Input records |
^^^^^^^^^^^^^^^^

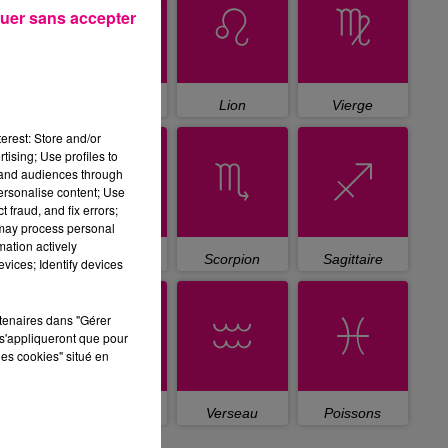
uer sans accepter
Cancer
Lion
Vierge
erest: Store and/or
tising; Use profiles to
tand audiences through
personalise content; Use
 fraud, and fix errors;
 may process personal
mation actively
Balance
Scorpion
Sagittaire
vices; Identify devices
rtenaires dans "Gérer
s'appliqueront que pour
les cookies" situé en
Capricorne
Verseau
Poissons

^^^^^^^^^^^^^^^^

Instruction | Only the lines from the line with "fraud, and fix errors;" to the final line of the entries are to be returned, each exactly as written, both ends included.

Exercise result |
 fraud, and fix errors;
 may process personal
mation actively
Balance
Scorpion
Sagittaire
vices; Identify devices
rtenaires dans "Gérer
s'appliqueront que pour
les cookies" situé en
Capricorne
Verseau
Poissons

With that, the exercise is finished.